Trapasso makes right move

By Ferd Lewis
Advertiser Columnist

It can't have been easy for University of Hawai'i baseball coach Mike Trapasso to lose his friend and first hire, Josh Sorge, as the Rainbows' batting coach this week.

When you bring somebody you've known and worked with 4,500 miles to a new job to share a vision, then, 11 months later, part company, there has to be considerable pain and regret.

Whether the parting was voluntary or not, the move would have been justified.

The Rainbows were due for a thorough shakeup after a 16-40 season that was the worst in the school's history. Changes were required not only on the field, where some players have been encouraged to seek their level elsewhere, but in the coaching box where the need for change in direction and better communication was also apparent.

Nobody expected the Rainbows to be Murderer's Row at the plate this year. But when a team hits just .253 — 35 points below their conference average — with aluminum bats, there is a problem. And it wasn't the equipment.
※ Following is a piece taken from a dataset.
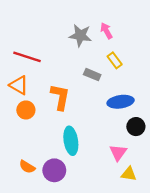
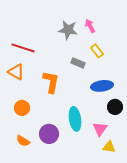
orange circle: (26, 110) -> (22, 108), moved
cyan ellipse: (71, 141) -> (75, 119), moved
purple circle: (54, 170) -> (49, 134), moved

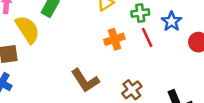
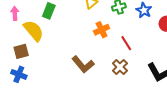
red line: (147, 37) -> (126, 43), moved

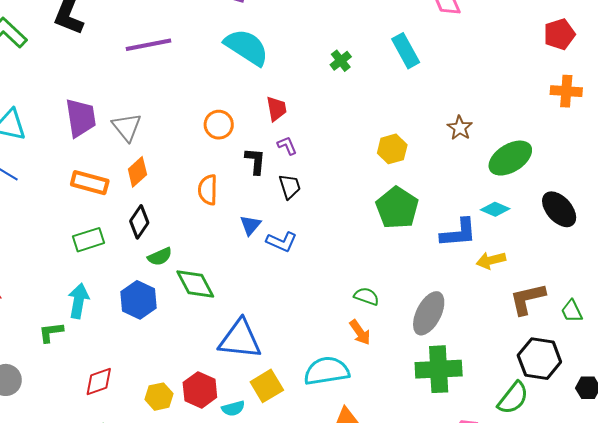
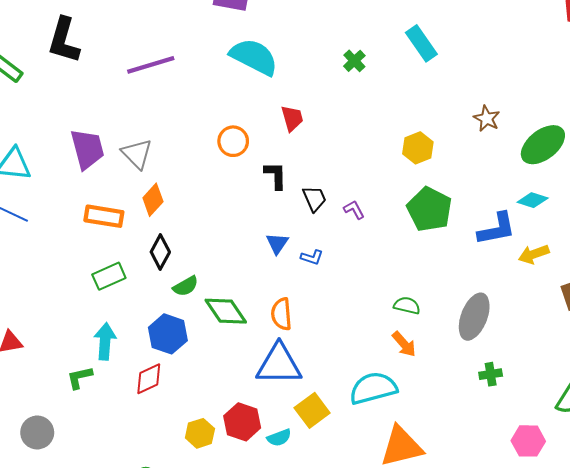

But as history has told us time and again, just because change is merited at UH doesn't always mean it will come. How many times, in baseball as well as other sports, have the tough choices gone unmade or been postponed to the point of becoming too little too late? How often has somebody just shrugged their shoulders and let friendship prevail over reason?

Which is why you've got to give Trapasso some credit for accepting Sorge's resignation.

He, more than most, knows the pitfalls of procrastination and the depth of the challenge in turning around UH's fortunes. By the time he was hired this time last year, a recruiting cycle had all but expired, making an already thin talent situation worse.

To have sat on his hands now would have been to foolishly add to the formidable problems of rebuilding a once-proud program.

Of course, one year into a three-year contract, he also understands an additional urgency. The first season was basically a freeby to do as best he could. That's as it should have been given the degree of difficulty involved and timeframe he inherited.

As Trapasso matures as a head coach, recruits his players and puts his brand on the program, he will be expected to demonstrate progress in year two.

The betting is that he will. That, if given time, Trapasso is the man to get things turned around.

He's already shown he knows what has to be done and isn't afraid, no matter how difficult, to do what it will take.